O ministro André Mendonça, do Supremo Tribunal Federal (STF), votou nesta quinta-feira (4) pela validade do perdão da pena concedido pelo ex-presidente Jair Bolsonaro ao ex-deputado Daniel Silveira (PTB-RJ), condenado pela Corte em abril do ano passado por estímulo a atos antidemocráticos.
Mendonça abriu divergência na retomada do julgamento de quatro ações que questionam o benefício concedido por Bolsonaro a Silveira.
A análise teve início na semana passada e, nesta quarta, foi retomado com o voto da relatora, ministra Rosa Weber, que considerou o perdão ilegal (veja mais abaixo).

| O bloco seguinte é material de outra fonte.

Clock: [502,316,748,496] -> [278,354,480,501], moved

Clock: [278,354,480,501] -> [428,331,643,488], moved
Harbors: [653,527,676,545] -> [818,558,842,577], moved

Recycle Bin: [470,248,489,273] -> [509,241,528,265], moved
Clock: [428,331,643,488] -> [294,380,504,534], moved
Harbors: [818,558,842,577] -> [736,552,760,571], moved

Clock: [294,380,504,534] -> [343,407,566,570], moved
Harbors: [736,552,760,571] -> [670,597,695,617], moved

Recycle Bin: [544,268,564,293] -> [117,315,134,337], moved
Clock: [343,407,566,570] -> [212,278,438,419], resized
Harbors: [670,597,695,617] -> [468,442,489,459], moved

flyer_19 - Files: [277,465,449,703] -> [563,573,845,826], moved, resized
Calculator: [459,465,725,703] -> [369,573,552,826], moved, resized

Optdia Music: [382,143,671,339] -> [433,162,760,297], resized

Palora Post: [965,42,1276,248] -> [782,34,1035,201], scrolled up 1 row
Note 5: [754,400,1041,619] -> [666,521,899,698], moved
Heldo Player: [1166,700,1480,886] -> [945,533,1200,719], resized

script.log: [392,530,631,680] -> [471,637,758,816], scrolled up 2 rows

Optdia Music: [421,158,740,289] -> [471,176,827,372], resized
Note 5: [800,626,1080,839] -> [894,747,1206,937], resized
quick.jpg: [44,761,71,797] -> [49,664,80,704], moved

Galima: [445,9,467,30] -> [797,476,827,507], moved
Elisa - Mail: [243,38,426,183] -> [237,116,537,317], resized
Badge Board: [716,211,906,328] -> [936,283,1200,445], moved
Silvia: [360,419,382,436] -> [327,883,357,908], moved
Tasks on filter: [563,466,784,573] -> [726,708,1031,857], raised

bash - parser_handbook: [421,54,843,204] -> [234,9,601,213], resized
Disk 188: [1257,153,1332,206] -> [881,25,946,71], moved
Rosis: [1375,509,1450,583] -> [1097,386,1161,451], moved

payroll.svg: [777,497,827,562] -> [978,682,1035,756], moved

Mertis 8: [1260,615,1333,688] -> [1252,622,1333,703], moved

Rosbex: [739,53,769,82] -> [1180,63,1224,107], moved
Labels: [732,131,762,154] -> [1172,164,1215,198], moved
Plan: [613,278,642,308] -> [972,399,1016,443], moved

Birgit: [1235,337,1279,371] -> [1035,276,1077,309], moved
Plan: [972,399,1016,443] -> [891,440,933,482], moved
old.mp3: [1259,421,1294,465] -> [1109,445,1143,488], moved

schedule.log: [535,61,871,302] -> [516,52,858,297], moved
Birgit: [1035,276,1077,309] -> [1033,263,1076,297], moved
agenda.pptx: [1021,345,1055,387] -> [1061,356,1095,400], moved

A ministra Rosa Weber é relatora de ações que contestaram a medida na Corte – dos partidos Rede Sustentabilidade, do PDT, do Cidadania, do PSOL.
Bolsonaro concedeu a Silveira a chamada graça presidencial, que impede a aplicação da pena de prisão e o pagamento de multa, mas os efeitos secundários da condenação permanecem: a inelegibilidade e a perda do mandato.
Os ministros devem avaliar se houve desvio de finalidade no uso do instituto e quais tipos de benefícios são alcançados.
Até a publicação desta reportagem, o ministro Nunes Marques acompanhou a divergência de Mendonça. Os demais ministros ainda devem se manifestar.
Divergência
Em seu voto, Mendonça considerou que a competência conferida na Constituição para a concessão do perdão é do presidente da República e que a análise do Poder Judiciário sobre o tema deve se limitar a questões de legalidade do procedimento, e não aos motivos do presidente.
“Descabe ao Poder Judiciário substituir o juízo da autoridade constitucionalmente capacitada [presidente] para agir”, afirmou.
Mendonça afirmou também que, após a condenação de Silveira, “surgiram vozes dizendo que a pena teria sido excessiva”. E que entendeu que, pelo “contexto daquele momento”, a “concessão da graça também teve um efeito de pacificação, ainda que circunstancial e momentâneo”.
“Entendo que descabe a esta Suprema Corte promover análise mais verticalizada acerca da existência dos apontados vícios de finalidade e abuso de poder.”
O ministro Nunes Marques acompanhou Mendonça. O ministro entendeu que o Poder Judiciário pode analisar se o decreto atendeu a requisitos legais, mas não pode discutir o mérito.
“As alegações de ocorrência de desvio de finalidade, de violação dos princípios da impessoalidade e da moralidade constituem, na verdade, tentativa de exame do mérito do ato de governo de concessão do indulto, o que se demonstra claramente inadmissível à luz da Constituição Federal de 1988, tendo em vista a observância dos limites impostos pelo texto constitucional”, argumentou.
Voto da relatora
Rosa Weber votou por invalidar o decreto sob entendimento de que houve desvio de finalidade no caso – ou seja, Bolsonaro teria usado uma atribuição do cargo de presidente, de forma aparentemente regular, para tomar uma medida que não tinha como finalidade o interesse público.
Para Weber, a ação “revela faceta autoritária e descumpridora da Constituição”.
“O presidente da República, utilizando-se da competência a ele atribuída (…), ou seja, agindo aparentemente em conformidade com as regras do jogo constitucional, editou decreto de indulto individual absolutamente desconectado do interesse público”, declarou a ministra.
O caso
O Supremo começou a analisar o caso na sessão da quinta-feira (27), quando advogados de partidos que apresentaram as quatro ações defenderam que a medida fere a Constituição.
Já a Procuradoria-Geral da República concluiu que o perdão é constitucional – mas só tem efeito sobre as implicações penais da condenação, isto é, Silveira permaneceria com os direitos políticos suspensos.
O ex-deputado foi condenado pelo Supremo, em abril do ano passado, a oito anos e nove meses de prisão por estímulo a atos antidemocráticos e ataques aos ministros do tribunal e instituições, como o próprio STF.
Ele também foi condenado à perda do mandato, à suspensão dos direitos políticos e ao pagamento de multa de R$ 212 mil. Um dia depois, Bolsonaro concedeu o perdão da pena.